Before starting to collect data, ask: what question am I seeking to answer with a new data set? Without a clear question, you will find it difficult to settle on what data you want to collect or how to collect it. In addition, you should perform what Khanjan Mehta, Lehigh’s Vice Provost for Creative Inquiry, calls the “Five-Minute Google Test”: spend five minutes googling to see whether a source of structured data already exists that could answer your question. If you find one, choose a different question. I want you to use your creativity and insight to build a new dataset, not simply to aggregate or duplicate sources that are already “out there.”
General Format for the Accompanying Paper
You do not need to follow this format rigidly, but you should attempt to incorporate these points into your paper as relevant. Be sure to ground your analysis in class texts and cite sources as appropriate.

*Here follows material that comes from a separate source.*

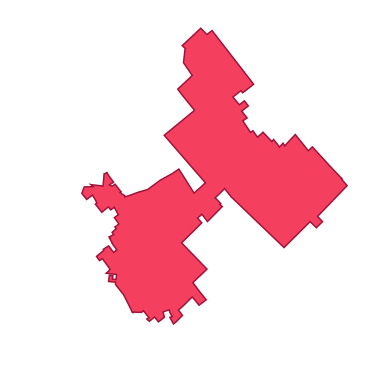 the district of Escárcega, Campeche, Mexico, rotated 316°
{"feature_id": "50627088B69816273127262", "entity_name": "Escárcega", "entity_type": "district", "adm_level": 2, "iso_a3": "MEX", "parent_name": "Mexico", "parent_adm1": "Campeche", "projection": "orthographic", "projection_center": [-90.697, 18.582], "detail": "fine", "context": "isolated", "style": "filled", "palette": "rose", "viewbox_px": 384, "rotation_deg": 316, "n_neighbors": 0, "source": "geoboundaries", "source_scale": "gbopen_adm2", "svg_char_len": 5659}
<svg xmlns="http://www.w3.org/2000/svg" viewBox="0 0 384 384"><g transform="rotate(316 192 192)"><path d="M71.2,252.0L71.5,255.4L73.6,255.6L74.6,255.6L75.9,255.8L78.2,256.0L77.9,259.6L77.6,262.1L80.8,262.5L81.8,262.6L84.5,262.8L84.8,262.5L85.2,262.8L86.3,260.9L87.5,258.9L88.0,258.2L89.1,258.7L91.5,259.8L93.8,260.9L92.4,263.3L91.9,265.3L91.2,267.9L89.0,266.8L88.0,270.4L87.0,274.1L87.9,274.2L88.6,274.2L89.8,274.3L91.0,274.4L92.2,274.3L94.9,274.3L95.0,274.3L97.1,274.2L99.4,274.2L99.8,271.6L99.9,270.8L100.0,269.8L100.0,269.6L100.2,268.3L100.3,268.0L100.4,267.4L102.8,267.7L104.8,267.7L106.4,267.8L108.3,267.8L109.6,267.8L111.9,267.7L113.9,267.7L115.3,267.7L116.6,267.7L119.2,267.7L119.0,271.4L119.0,272.5L118.9,273.4L118.6,276.3L118.4,278.3L120.6,278.6L122.9,278.9L125.0,279.2L127.4,279.4L127.8,274.3L128.1,271.0L128.3,268.4L128.4,268.0L128.6,266.2L128.7,265.3L129.0,263.3L129.0,263.2L129.3,260.8L129.7,257.8L132.0,257.8L132.9,257.8L133.6,257.8L134.3,257.8L135.2,257.8L136.6,257.8L140.4,257.9L142.3,257.9L144.1,257.9L145.6,257.9L149.2,257.9L149.2,248.4L149.2,235.9L149.2,226.2L149.2,221.4L151.6,221.3L154.0,221.3L157.1,221.3L159.3,221.2L161.3,221.2L163.2,221.2L166.1,221.2L168.8,221.1L170.8,221.1L173.2,221.1L175.6,221.0L177.6,221.0L177.8,216.5L177.8,215.3L177.8,214.9L177.8,214.7L181.2,214.8L183.7,214.9L182.6,224.0L203.7,223.5L203.3,220.4L204.6,220.4L204.7,214.3L204.7,214.2L204.4,212.3L205.6,212.3L209.3,212.3L211.6,212.3L213.8,212.3L214.1,212.3L216.5,212.2L217.8,212.2L216.8,222.6L218.2,259.8L218.8,274.7L219.6,295.9L256.4,295.4L256.6,304.1L265.3,304.0L265.4,296.8L308.0,295.2L308.5,286.8L309.1,286.8L309.2,272.7L309.3,266.1L309.9,243.2L304.3,243.1L305.0,236.0L306.2,222.4L299.4,222.7L290.8,223.3L291.4,220.1L286.1,220.4L286.3,219.5L286.4,218.6L286.6,217.1L286.7,216.4L286.9,213.8L287.2,210.9L286.5,211.0L285.7,211.0L285.0,211.1L284.5,211.2L284.5,210.0L284.5,208.8L284.5,208.0L284.5,207.6L284.5,206.4L284.5,205.8L284.5,204.7L284.6,203.0L284.6,201.0L284.6,198.8L284.6,198.3L279.9,198.2L279.0,198.1L278.1,198.1L277.2,198.1L277.6,195.2L277.8,193.8L277.9,193.4L278.4,190.3L278.2,190.2L277.5,190.1L277.3,190.1L276.4,189.9L275.5,189.7L276.0,186.9L276.5,184.5L276.8,182.5L277.0,181.3L277.2,180.5L277.7,177.4L278.0,176.3L278.0,176.2L279.0,176.3L279.5,176.4L280.6,176.6L281.8,176.8L282.3,176.8L283.1,177.0L283.1,176.9L283.2,175.8L283.9,168.4L284.4,168.4L284.9,168.5L285.4,168.5L285.8,168.6L286.3,168.6L286.8,168.7L287.6,168.7L288.6,168.8L290.1,169.0L292.4,169.2L292.4,168.7L292.5,167.7L292.9,164.0L293.0,162.8L286.7,162.2L287.0,157.4L287.4,152.1L289.5,152.3L291.9,152.6L293.8,152.7L295.8,152.9L297.6,153.1L297.3,155.8L300.3,156.2L303.3,156.5L304.5,156.6L305.1,156.7L311.2,157.3L312.7,143.7L317.2,102.0L318.6,89.8L312.1,89.0L312.1,80.3L286.6,79.9L286.9,84.3L286.2,84.4L275.7,93.1L273.1,108.3L270.4,108.3L267.6,108.3L266.2,108.3L265.1,108.3L262.6,108.3L261.5,108.2L253.2,108.1L252.3,115.1L251.2,127.3L251.0,129.6L250.6,135.0L211.4,131.9L208.9,177.9L208.7,181.9L208.5,186.0L208.2,191.6L208.0,194.7L207.4,194.7L205.1,194.6L203.0,194.6L200.5,194.5L198.5,194.4L197.1,194.3L195.2,194.3L192.7,194.2L193.7,189.5L194.3,186.5L194.9,183.7L198.5,166.4L191.0,165.1L177.2,161.4L170.7,160.6L168.9,160.3L161.8,159.4L160.8,158.9L159.8,158.3L157.4,157.1L156.5,156.6L155.1,155.8L152.9,154.7L152.7,154.6L149.1,153.0L146.8,152.0L143.5,150.5L142.2,149.8L141.0,149.2L140.9,149.2L140.3,148.9L140.9,148.3L141.0,148.2L141.0,147.5L140.8,146.7L140.3,144.8L140.1,143.6L140.0,143.2L139.9,142.5L140.8,142.7L141.2,142.6L141.2,141.3L141.3,140.6L141.3,140.4L141.3,140.1L141.4,139.9L141.4,139.1L141.4,138.9L141.5,138.6L141.5,138.4L141.5,137.8L141.6,137.6L141.6,137.4L141.6,137.2L141.6,136.9L141.9,135.0L142.1,132.9L138.9,132.5L138.5,132.1L138.3,131.8L138.2,131.6L137.5,129.6L138.6,129.8L142.4,130.5L142.8,127.3L143.1,125.3L143.4,122.9L143.6,121.8L144.1,119.7L144.4,118.9L143.2,118.6L142.2,118.3L141.5,117.8L132.2,125.9L125.2,117.5L124.4,116.4L124.6,119.5L123.1,118.1L121.6,116.8L119.5,114.8L118.0,113.5L117.8,113.6L115.8,114.5L114.7,115.0L113.6,115.6L111.8,116.4L111.7,117.6L111.5,118.8L111.3,121.5L111.0,124.2L113.7,124.5L115.2,124.7L116.2,124.8L118.2,125.1L117.6,128.2L116.0,133.8L114.0,133.6L113.8,136.0L113.7,137.2L113.4,140.2L113.0,143.9L114.9,144.1L116.8,144.2L118.7,144.4L121.5,144.7L121.1,148.4L125.4,149.0L125.2,149.7L125.1,150.2L125.0,150.4L125.0,150.7L124.8,151.4L124.0,154.2L123.2,157.1L120.6,156.8L118.4,156.5L118.0,159.3L117.6,161.4L117.2,164.2L115.0,164.0L112.2,163.6L112.2,164.2L112.1,164.9L112.0,165.8L111.1,165.7L106.5,165.5L106.3,166.7L106.2,167.8L106.1,168.3L105.1,167.9L103.3,167.4L102.3,167.1L101.1,166.7L100.9,167.3L100.7,167.9L101.3,168.0L101.2,168.4L100.6,168.2L100.6,168.4L99.9,170.6L99.1,173.6L98.7,173.6L98.6,174.8L98.5,175.3L98.1,178.3L97.8,180.1L97.7,181.4L93.6,181.0L94.0,177.8L94.6,173.0L94.6,172.8L92.2,172.4L90.9,172.1L88.4,171.6L88.0,172.7L87.4,172.7L86.6,172.6L85.8,172.5L85.0,172.5L84.4,172.4L83.8,172.4L82.6,172.3L81.4,172.2L78.6,172.0L78.5,172.3L78.1,174.6L78.1,174.8L78.0,175.8L77.9,176.0L77.9,176.3L77.8,177.1L78.5,177.3L79.5,177.4L80.3,177.6L81.2,177.7L80.9,179.8L80.6,182.4L80.4,183.3L80.3,184.1L80.2,184.8L79.9,187.4L79.7,188.6L79.5,190.0L79.4,190.8L77.8,190.7L77.4,191.0L73.9,190.8L74.8,192.0L76.0,193.5L80.4,198.9L79.2,200.0L76.5,202.2L74.3,199.4L76.9,197.3L74.6,194.6L73.4,195.6L72.1,196.6L71.4,197.1L70.4,198.0L69.8,198.4L71.2,200.1L73.1,202.3L74.4,203.8L72.8,205.2L72.4,208.1L72.2,210.5L71.8,214.3L71.4,218.6L68.8,226.9L67.4,231.3L67.0,232.7L66.7,233.5L66.5,234.1L65.4,237.2L66.2,238.1L66.5,237.7L69.0,240.4L69.8,241.2L71.1,242.5L72.0,243.5L74.6,243.7L74.1,248.4L73.7,252.5L71.2,252.0Z" fill="#f43f5e" stroke="#9f1239" stroke-width="1.5"/></g></svg>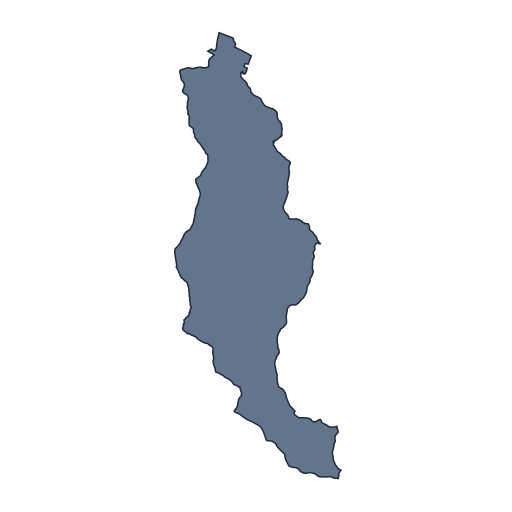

Introduction and first section(s):
Describe the subject you are interested in, set out your question, and explain why answering your question is important. What will be gained by creating a data set to answer this question, as opposed to using other types of sources? Describe any sources that already exist that may be relevant, but insufficient, for answering your question and the sources you have located that you will use to build your data set. Why do you think people have not yet collected the data that could help to answer your question? Are you facing a “data deluge” or a lack of useful sources?
Subsequent section(s):
Explain how you are extracting useful data from your sources. How do you create meaningful context to collect and ultimately understand your data? Explain how you select the categories that will shape your collection and presentation of data, and how you are assigning your data to these categories. This may involve explaining how you turn qualitative sources into quantitative data (numbers) or how you create scales or rankings for your observations. Are the indicators for which you are collecting data hard to measure or easy? Why? If they are hard, what could you – or did you – do to make measurement easier? What are the implications of omitting indicators that are difficult to measure? What did you do with ambiguous observations?
Analysis and conclusions:
Evaluate the quality of knowledge that you have produced with your data set, taking into account how your data represent a simplification of the world, your construction of the boundaries of categories and concepts, and your ability to locate or produce relevant data. How or where did you struggle most in collecting data? What would an “ideal” data set have looked like, and what obstacles stood in the way of creating it? Is your data set ultimately a good representation of the “reality” that you want to address with your question?